:: 本文 ::
──────

(58)【調査した分野】(Int.Cl.,DB名)
【発明を実施するための形態】
【0012】
以下に本発明の実施の形態を説明する。以下の図面の記載において、同一又は類似の部分には同一又は類似の符号で表している。但し、図面は模式的なものである。したがって、具体的な寸法等は以下の説明を照らし合わせて判断するべきものである。また、図面相互間においても互いの寸法の関係や比率が異なる部分が含まれていることは勿論である。
【0013】
(第1の実施の形態)
第1の実施の形態に係る粒子検出装置のメンテナンス費用算出システムは、
図1に示すように、内部に湿度計を有する粒子検出装置20と、粒子検出装置20内部の湿度と、粒子検出装置20の部品のメンテナンス費用と、の関係を、粒子検出装置20の部品毎に保存する関係記憶装置401と、関係と、湿度計が測定した粒子検出装置20内部の湿度の値と、に基づいて、粒子検出装置20の部品毎にメンテナンス費用を特定する個別費用特定部301と、メンテナンス費用の総和を算出する総費用算出部302と、を備える。関係記憶装置401、個別費用特定部301、及び総費用算出部302は、例えば中央演算処理装置(CPU)300に含まれている。
【0014】
粒子検出装置20は、例えばクリーンルームに配置される。
図2に示す移動式クリーンルーム10は、骨格をなす例えばアルミニウム製のフレームと、フレームにはめ込まれた、側壁をなすポリカーボネート製の透明パネルと、を備える。ただし、実施の形態に係るクリーンルームは、これに限定されない。例えば、コンテナ型のクリーンルーム、プレハブ型のクリーンルーム、及び移動式手術室等も、実施の形態に係るクリーンルームに含まれる。また、移動式ではないクリーンルームも、実施の形態に係るクリーンルームに含まれる。

──────

:: 提供された行 ::
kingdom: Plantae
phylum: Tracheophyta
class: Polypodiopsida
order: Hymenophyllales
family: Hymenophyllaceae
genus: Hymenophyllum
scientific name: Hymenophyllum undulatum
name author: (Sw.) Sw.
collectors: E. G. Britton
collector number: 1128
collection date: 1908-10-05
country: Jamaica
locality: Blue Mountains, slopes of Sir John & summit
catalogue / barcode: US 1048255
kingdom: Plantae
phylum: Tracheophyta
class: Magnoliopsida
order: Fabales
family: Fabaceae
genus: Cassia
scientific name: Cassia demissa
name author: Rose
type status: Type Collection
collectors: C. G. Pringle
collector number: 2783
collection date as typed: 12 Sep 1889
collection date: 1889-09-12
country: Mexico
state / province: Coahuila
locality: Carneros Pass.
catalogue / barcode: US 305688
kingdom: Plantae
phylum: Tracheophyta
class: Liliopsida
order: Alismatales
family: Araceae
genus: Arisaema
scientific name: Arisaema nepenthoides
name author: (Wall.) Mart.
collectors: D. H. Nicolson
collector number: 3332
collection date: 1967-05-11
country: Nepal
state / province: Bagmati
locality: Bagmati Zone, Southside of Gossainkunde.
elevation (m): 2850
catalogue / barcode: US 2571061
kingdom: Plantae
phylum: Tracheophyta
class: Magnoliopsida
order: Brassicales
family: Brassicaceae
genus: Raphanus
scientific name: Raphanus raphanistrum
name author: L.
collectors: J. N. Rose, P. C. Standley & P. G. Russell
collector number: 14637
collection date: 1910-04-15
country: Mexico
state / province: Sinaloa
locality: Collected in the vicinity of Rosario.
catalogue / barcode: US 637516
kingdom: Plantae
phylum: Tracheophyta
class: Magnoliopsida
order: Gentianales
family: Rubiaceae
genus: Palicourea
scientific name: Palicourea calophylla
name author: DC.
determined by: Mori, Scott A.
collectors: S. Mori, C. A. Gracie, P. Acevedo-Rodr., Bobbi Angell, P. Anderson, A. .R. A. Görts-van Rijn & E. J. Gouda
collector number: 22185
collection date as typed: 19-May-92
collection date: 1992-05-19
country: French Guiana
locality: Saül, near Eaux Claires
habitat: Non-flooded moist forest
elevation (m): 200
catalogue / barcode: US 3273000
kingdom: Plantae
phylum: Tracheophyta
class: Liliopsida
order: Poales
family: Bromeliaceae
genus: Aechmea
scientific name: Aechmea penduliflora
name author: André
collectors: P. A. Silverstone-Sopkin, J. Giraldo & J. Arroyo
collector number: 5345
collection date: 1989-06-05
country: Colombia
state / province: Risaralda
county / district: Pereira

──────

:: 練習問題 ::
A: 次の(i)~(iii)の記述が本文と一致するかどうかを、それぞれ「はい」または「いいえ」で答え、判断の根拠となる本文の語句を正確に引用してください。(i) 移動式クリーンルーム10のフレームは、例えばアルミニウム製である。(ii) 側壁をなす透明パネルはガラス製である。(iii) 移動式ではないクリーンルームは、実施の形態に係るクリーンルームに含まれない。
B: 本文によれば、関係記憶装置401、個別費用特定部301、及び総費用算出部302は、例えば何に含まれていますか。
C: 本文の「図2に示す移動式クリーンルー」から「ーンルームも、実施の形態に係るクリーンルームに含まれる。」まで(両端を含む)を、「ポリカーボネート」を「アクリル」に置き換えて書き直してください。
上記の行は、ここでは一切用いません。

:: 解答一覧 ::
A:
(i) はい。「骨格をなす例えばアルミニウム製のフレーム」
(ii) いいえ。「側壁をなすポリカーボネート製の透明パネル」
(iii) いいえ。「移動式ではないクリーンルームも、実施の形態に係るクリーンルームに含まれる」

B: 中央演算処理装置(CPU)300に含まれています。

C:
図2に示す移動式クリーンルーム10は、骨格をなす例えばアルミニウム製のフレームと、フレームにはめ込まれた、側壁をなすアクリル製の透明パネルと、を備える。ただし、実施の形態に係るクリーンルームは、これに限定されない。例えば、コンテナ型のクリーンルーム、プレハブ型のクリーンルーム、及び移動式手術室等も、実施の形態に係るクリーンルームに含まれる。また、移動式ではないクリーンルームも、実施の形態に係るクリーンルームに含まれる。